* Directions *
Retype, word for word, every line of the records below starting at the one that contains "focal_35mm: 29" and ending at the one that contains "exposure_s: 1/286"; include both of those lines and nothing more.

+===+

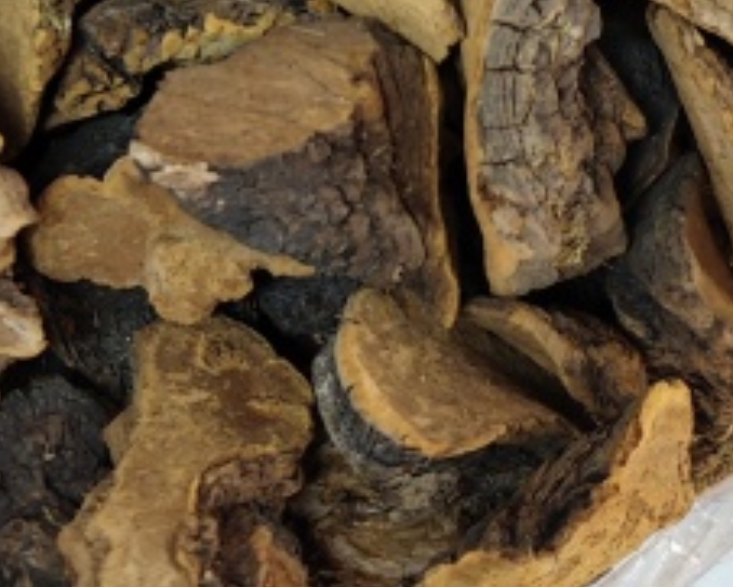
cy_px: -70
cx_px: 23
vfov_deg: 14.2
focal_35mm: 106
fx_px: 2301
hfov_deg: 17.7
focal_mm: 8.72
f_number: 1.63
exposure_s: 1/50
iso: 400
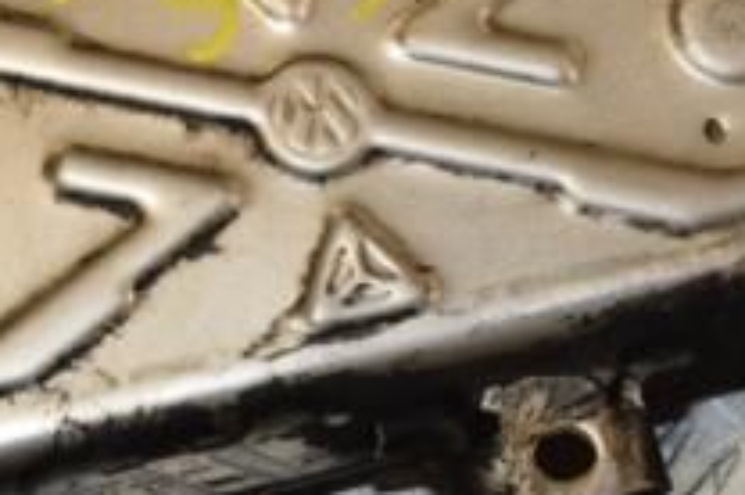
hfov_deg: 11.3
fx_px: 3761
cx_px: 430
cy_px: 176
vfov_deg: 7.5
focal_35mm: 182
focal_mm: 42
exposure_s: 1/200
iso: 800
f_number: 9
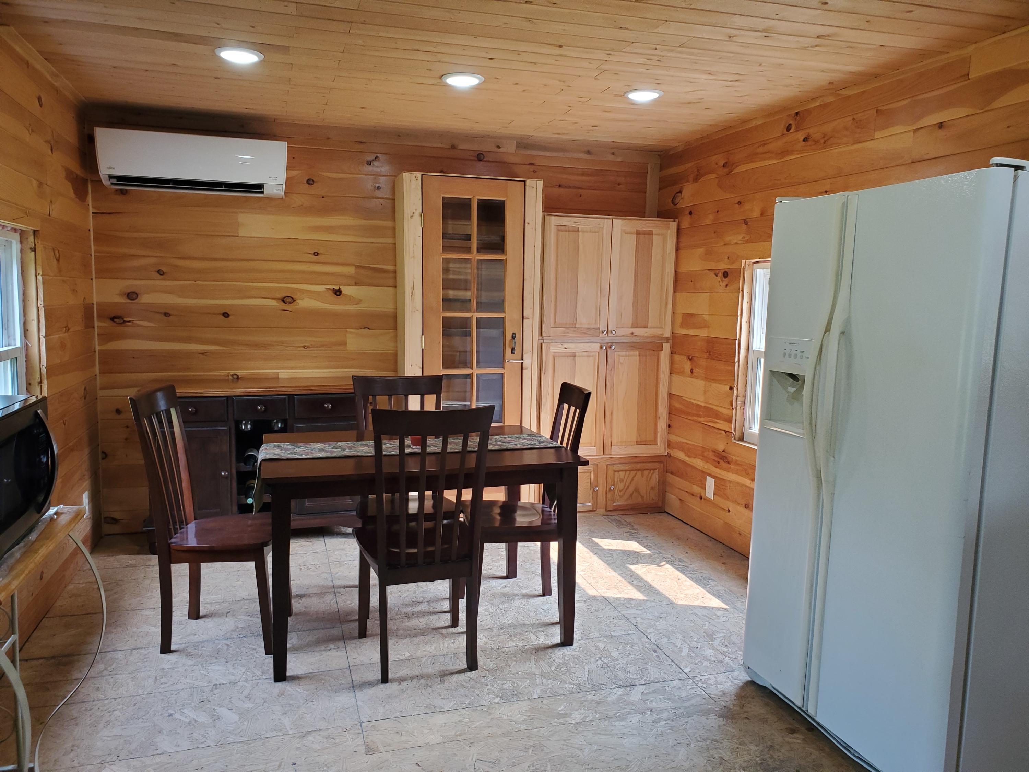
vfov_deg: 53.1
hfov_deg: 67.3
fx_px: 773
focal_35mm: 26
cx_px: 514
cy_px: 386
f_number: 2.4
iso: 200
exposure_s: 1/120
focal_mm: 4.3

+===+

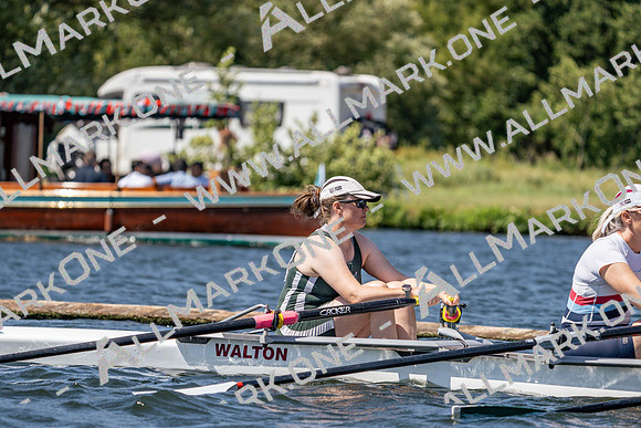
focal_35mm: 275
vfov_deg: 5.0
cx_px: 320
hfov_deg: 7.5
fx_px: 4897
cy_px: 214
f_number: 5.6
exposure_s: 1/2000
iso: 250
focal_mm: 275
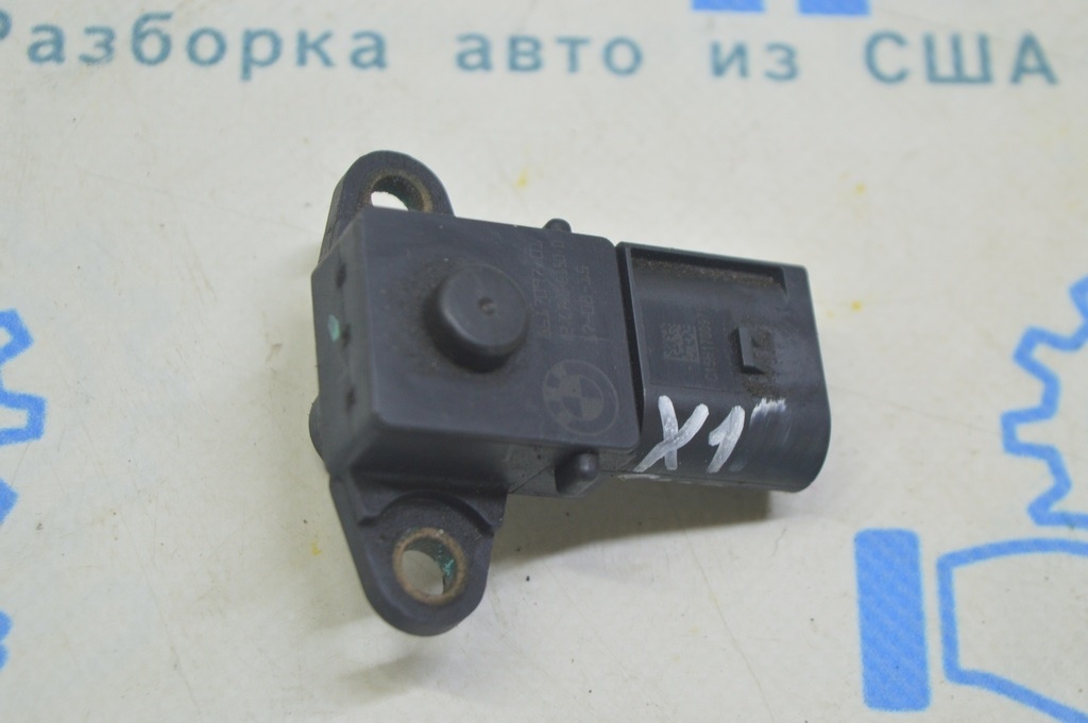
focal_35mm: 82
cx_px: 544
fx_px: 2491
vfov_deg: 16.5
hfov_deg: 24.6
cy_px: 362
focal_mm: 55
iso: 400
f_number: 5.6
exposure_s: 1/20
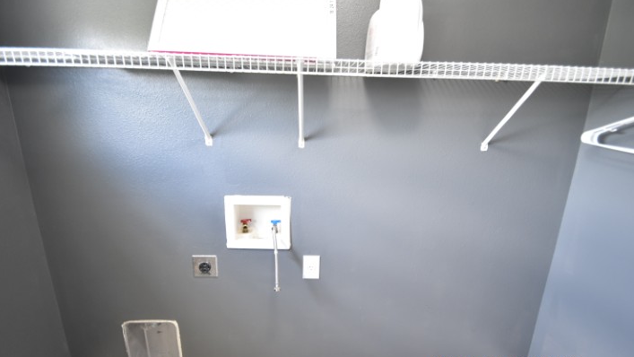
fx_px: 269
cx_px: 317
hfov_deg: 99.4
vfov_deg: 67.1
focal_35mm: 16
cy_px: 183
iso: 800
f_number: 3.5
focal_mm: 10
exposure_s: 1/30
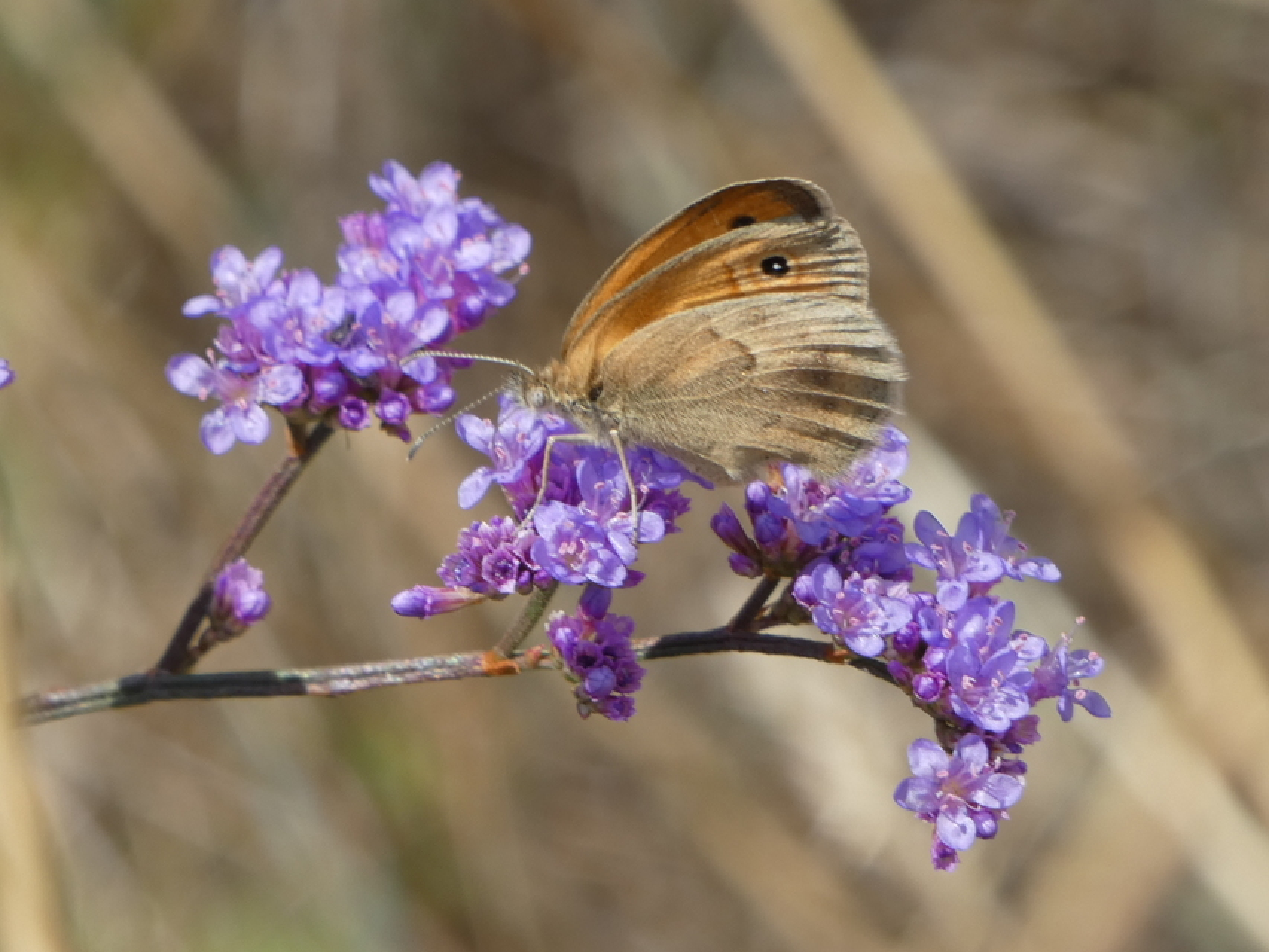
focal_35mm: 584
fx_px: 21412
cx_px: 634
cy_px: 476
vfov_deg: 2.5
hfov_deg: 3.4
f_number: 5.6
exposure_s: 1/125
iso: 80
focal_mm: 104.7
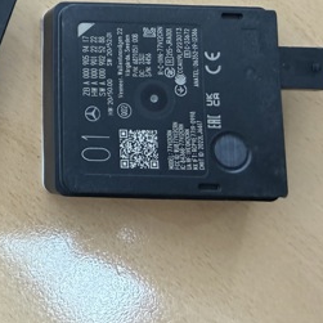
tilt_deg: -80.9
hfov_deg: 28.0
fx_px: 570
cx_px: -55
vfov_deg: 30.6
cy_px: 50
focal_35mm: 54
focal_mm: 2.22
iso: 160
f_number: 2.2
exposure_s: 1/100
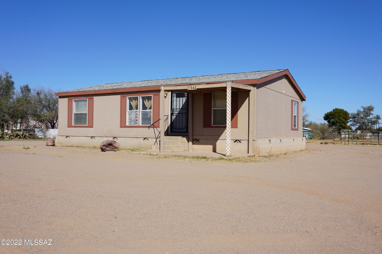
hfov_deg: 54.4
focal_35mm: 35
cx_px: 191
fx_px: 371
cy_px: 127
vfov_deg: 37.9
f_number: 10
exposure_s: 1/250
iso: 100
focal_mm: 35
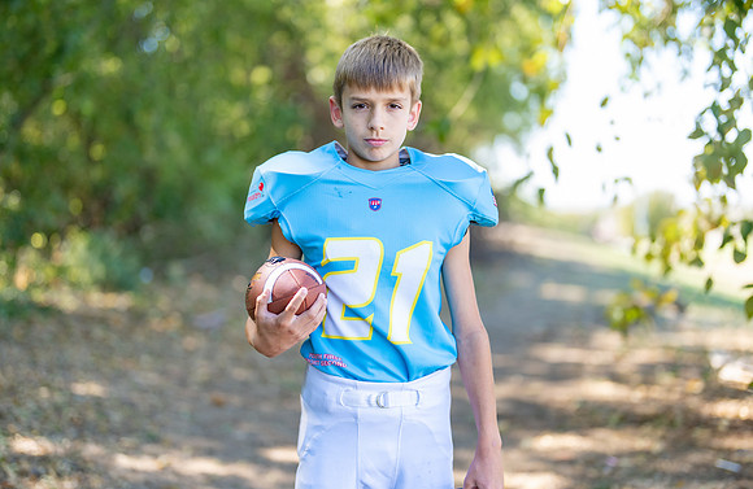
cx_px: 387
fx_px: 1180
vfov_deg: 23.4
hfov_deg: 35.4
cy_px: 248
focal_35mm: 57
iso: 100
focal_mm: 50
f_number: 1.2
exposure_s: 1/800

+===+

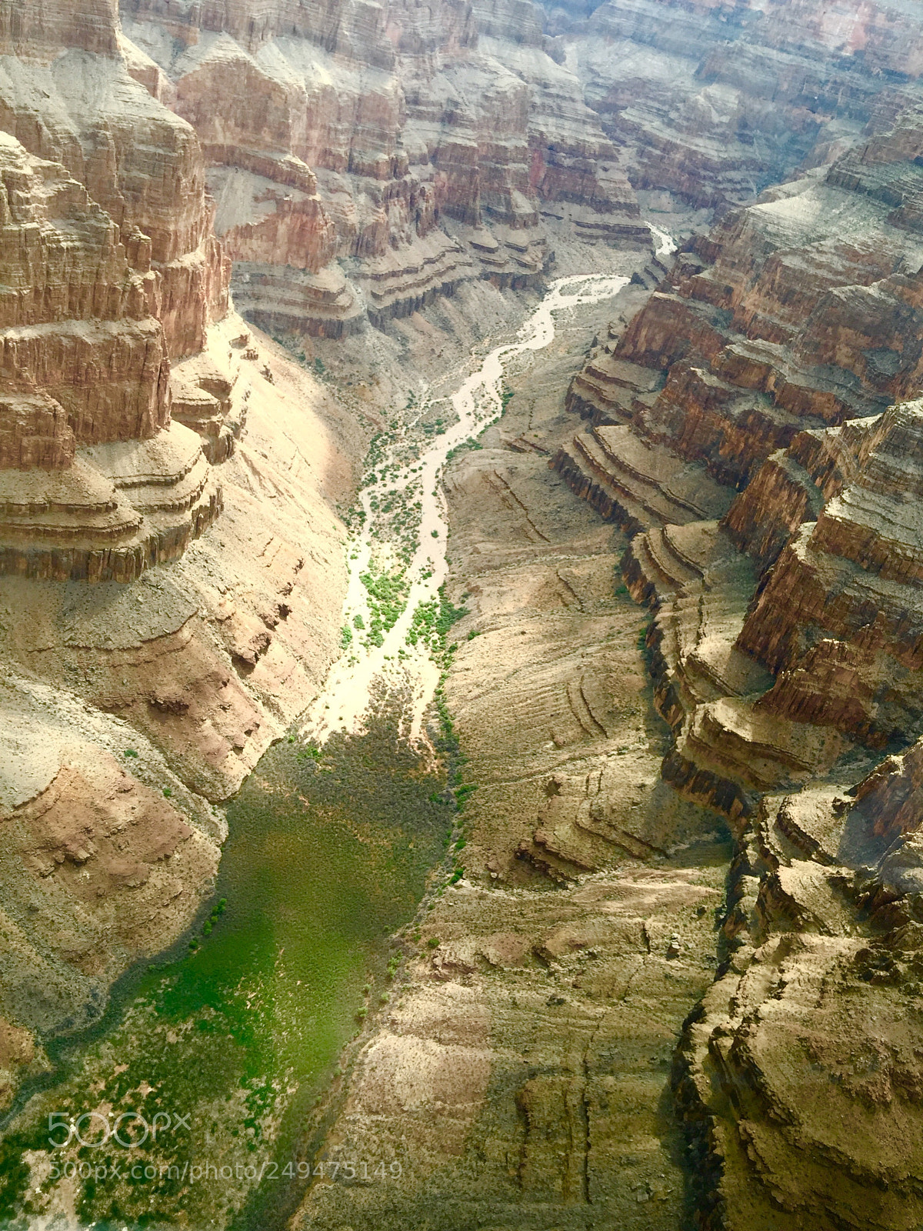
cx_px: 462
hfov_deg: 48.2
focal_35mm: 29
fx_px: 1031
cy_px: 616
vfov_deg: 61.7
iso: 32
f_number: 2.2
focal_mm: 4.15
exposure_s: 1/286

+===+

* Your response *
focal_35mm: 29
fx_px: 1031
cy_px: 616
vfov_deg: 61.7
iso: 32
f_number: 2.2
focal_mm: 4.15
exposure_s: 1/286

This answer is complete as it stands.